Dwight lets Logan’s man go in the hopes that this second chance will plant a seed of redemption similar to Dwight’s. He meets back up with Salazar and leads the caravan to Morgan and Grace at the mall. The group gathers supplies while Salazar gives Dwight a clean haircut. With Morgan reflecting on his family, he decides to take a different path from Grace, leaving both discernibly distraught.

Weekly Walkaways

  • Even with The Walking Dead and Fear being zombie shows, they don’t often pay homage to the horror masters that dominated the sub-genre in past decades. “210 Words Per Minute” is a clear acknowledgment of Dawn of the Dead (both George Romero’s classic and Zack Snyder’s remake take place in a shopping mall). Although, the showrunners do not deliver an exceptional narrative worthy of those predecessors. In some ways, the recent Stranger Things season finale was a better Dawn of the Dead tribute.
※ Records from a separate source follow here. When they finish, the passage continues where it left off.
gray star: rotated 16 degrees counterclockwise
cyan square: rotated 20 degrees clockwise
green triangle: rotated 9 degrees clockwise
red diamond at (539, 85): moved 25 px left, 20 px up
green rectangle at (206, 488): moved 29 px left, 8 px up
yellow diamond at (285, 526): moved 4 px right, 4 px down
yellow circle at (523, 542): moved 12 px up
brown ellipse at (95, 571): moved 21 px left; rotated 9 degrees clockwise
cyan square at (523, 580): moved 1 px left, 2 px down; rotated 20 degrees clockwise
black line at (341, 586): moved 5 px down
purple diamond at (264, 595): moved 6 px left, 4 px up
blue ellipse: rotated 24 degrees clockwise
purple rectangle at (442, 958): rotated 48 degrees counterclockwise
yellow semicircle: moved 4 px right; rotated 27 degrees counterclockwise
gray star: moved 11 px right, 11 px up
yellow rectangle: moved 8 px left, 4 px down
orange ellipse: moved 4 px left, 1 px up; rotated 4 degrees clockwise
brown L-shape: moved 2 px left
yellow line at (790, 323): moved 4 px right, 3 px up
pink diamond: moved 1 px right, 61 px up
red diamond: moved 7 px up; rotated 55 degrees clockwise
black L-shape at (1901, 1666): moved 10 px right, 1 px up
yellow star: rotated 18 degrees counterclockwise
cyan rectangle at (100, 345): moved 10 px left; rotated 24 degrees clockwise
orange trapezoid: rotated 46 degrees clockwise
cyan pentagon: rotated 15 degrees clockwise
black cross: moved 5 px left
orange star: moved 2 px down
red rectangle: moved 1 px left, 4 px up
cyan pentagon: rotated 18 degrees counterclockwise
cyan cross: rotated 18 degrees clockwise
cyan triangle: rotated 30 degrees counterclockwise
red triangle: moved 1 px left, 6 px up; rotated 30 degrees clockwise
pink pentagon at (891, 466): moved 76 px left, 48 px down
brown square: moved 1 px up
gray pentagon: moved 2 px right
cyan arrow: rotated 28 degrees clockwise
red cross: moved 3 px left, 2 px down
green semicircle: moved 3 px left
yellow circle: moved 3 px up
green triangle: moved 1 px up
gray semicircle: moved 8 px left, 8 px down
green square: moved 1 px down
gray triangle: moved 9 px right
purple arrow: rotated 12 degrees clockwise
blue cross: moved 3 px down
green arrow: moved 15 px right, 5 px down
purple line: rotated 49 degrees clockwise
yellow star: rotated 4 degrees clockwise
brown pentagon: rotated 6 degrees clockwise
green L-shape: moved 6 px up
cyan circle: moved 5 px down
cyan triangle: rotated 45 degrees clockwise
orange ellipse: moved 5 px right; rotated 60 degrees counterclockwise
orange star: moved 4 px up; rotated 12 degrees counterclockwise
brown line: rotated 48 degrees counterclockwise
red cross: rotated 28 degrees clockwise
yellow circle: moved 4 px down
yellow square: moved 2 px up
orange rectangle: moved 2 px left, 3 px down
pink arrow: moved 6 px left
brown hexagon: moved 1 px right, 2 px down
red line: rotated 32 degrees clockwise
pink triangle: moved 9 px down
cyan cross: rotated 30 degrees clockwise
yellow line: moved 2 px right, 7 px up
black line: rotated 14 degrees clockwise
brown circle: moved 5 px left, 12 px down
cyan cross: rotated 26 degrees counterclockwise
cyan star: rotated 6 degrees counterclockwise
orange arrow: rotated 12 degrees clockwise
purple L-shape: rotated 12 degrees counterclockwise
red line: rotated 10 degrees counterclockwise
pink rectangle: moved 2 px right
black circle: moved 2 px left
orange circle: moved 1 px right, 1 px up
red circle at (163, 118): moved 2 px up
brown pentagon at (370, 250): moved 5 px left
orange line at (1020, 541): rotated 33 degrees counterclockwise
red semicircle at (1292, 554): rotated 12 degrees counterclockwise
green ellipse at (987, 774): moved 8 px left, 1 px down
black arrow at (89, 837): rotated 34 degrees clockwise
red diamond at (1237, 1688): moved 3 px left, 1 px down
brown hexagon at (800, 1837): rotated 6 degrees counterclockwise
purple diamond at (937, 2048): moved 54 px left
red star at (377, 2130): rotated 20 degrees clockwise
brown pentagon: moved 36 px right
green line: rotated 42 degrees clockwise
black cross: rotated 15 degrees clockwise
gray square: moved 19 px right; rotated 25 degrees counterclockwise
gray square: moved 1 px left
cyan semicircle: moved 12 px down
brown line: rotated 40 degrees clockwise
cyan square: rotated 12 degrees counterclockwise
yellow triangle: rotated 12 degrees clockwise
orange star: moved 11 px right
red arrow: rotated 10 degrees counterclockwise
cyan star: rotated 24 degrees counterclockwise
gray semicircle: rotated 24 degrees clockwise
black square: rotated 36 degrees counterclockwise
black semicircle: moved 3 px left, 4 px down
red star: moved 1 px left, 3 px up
  • As commendable as it is to honor a dying man’s wishes, it does seem kind of ridiculous to seek out one infected individual in a sea of zombies to ensure he gets a proper burial. Hopefully the season breaks from the “victim of the week” procedural that we already censured in the previous Weekly Walkaways.
  • Guileless nostalgia for simpler times takes hold of several characters throughout the episode. Morgan remembers smiling with his son, as he played with his favorite toy car. Grace finds joy in riding a carousel at the mall. And Chuck is enthusiastically enchanted by the starry nightlight that Grace finds for him.
  • The MVP of “210 Words Per Minute” is Grace for putting on a brave face despite her predicament. Her days are numbered, yet she treads on valiantly. She focuses on their mission and even has Morgan’s back a couple of times against the mall walkers. Karen David and Lennie James’ final exchange is instinctively performed and deeply moving.